### [WORK ORDER]
Everything in the data gets repeated exactly, except for the pictures.
BEGIN ENTRIES SUPPLIED
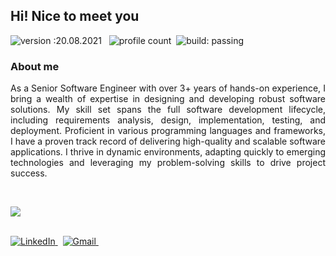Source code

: ## Hi! Nice to meet you

![version :20.08.2021](https://img.shields.io/badge/version-20.08.2021-informational) &nbsp;
![profile count](https://komarev.com/ghpvc/?username=bhuvaneshcj&color=red)&nbsp;
![build: passing](https://img.shields.io/badge/build-passing-success)

### About me

<p align="justify">
As a Senior Software Engineer with over 3+ years of hands-on experience, I bring a wealth of expertise in designing and developing robust software solutions. My skill set spans the full software development lifecycle, including requirements analysis, design, implementation, testing, and deployment. Proficient in various programming languages and frameworks, I have a proven track record of delivering high-quality and scalable software applications. I thrive in dynamic environments, adapting quickly to emerging technologies and leveraging my problem-solving skills to drive project success.  
</p>
<br>
<p align="start">
    <a href="https://skillicons.dev">
        <img
            src="https://skillicons.dev/icons?i=angular,express,sequelize,laravel,flutter,html,css,bootstrap,tailwind,js,jquery,ts,nodejs,dart,php,mysql,firebase,cloudflare,git,github,gitlab,androidstudio,vscode,postman,ps,ai" />
    </a>
</p>
<br>
<a href="https://www.linkedin.com/in/bhuvaneshcj/"><img
        src="https://img.shields.io/badge/linkedin-%230077B5.svg?&style=for-the-badge&logo=linkedin&logoColor=white"
        alt="LinkedIn" />
</a>&nbsp;
<a href="mailto:cjbhuvanesh8@gmail.com?subject=Refered%20From%20Git%20Profile"><img
        src="https://img.shields.io/badge/gmail-%23D14836.svg?&style=for-the-badge&logo=gmail&logoColor=white"
        alt="Gmail" />
</a>&nbsp;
END ENTRIES SUPPLIED
### [FINAL ANSWER]
Source code

: ## Hi! Nice to meet you

![version :20.08.2021](https://img.shields.io/badge/version-20.08.2021-informational) &nbsp;
![profile count](https://komarev.com/ghpvc/?username=bhuvaneshcj&color=red)&nbsp;
![build: passing](https://img.shields.io/badge/build-passing-success)

### About me

<p align="justify">
As a Senior Software Engineer with over 3+ years of hands-on experience, I bring a wealth of expertise in designing and developing robust software solutions. My skill set spans the full software development lifecycle, including requirements analysis, design, implementation, testing, and deployment. Proficient in various programming languages and frameworks, I have a proven track record of delivering high-quality and scalable software applications. I thrive in dynamic environments, adapting quickly to emerging technologies and leveraging my problem-solving skills to drive project success.  
</p>
<br>
<p align="start">
    <a href="https://skillicons.dev">
        <img
            src="https://skillicons.dev/icons?i=angular,express,sequelize,laravel,flutter,html,css,bootstrap,tailwind,js,jquery,ts,nodejs,dart,php,mysql,firebase,cloudflare,git,github,gitlab,androidstudio,vscode,postman,ps,ai" />
    </a>
</p>
<br>
<a href="https://www.linkedin.com/in/bhuvaneshcj/"><img
        src="https://img.shields.io/badge/linkedin-%230077B5.svg?&style=for-the-badge&logo=linkedin&logoColor=white"
        alt="LinkedIn" />
</a>&nbsp;
<a href="mailto:cjbhuvanesh8@gmail.com?subject=Refered%20From%20Git%20Profile"><img
        src="https://img.shields.io/badge/gmail-%23D14836.svg?&style=for-the-badge&logo=gmail&logoColor=white"
        alt="Gmail" />
</a>&nbsp;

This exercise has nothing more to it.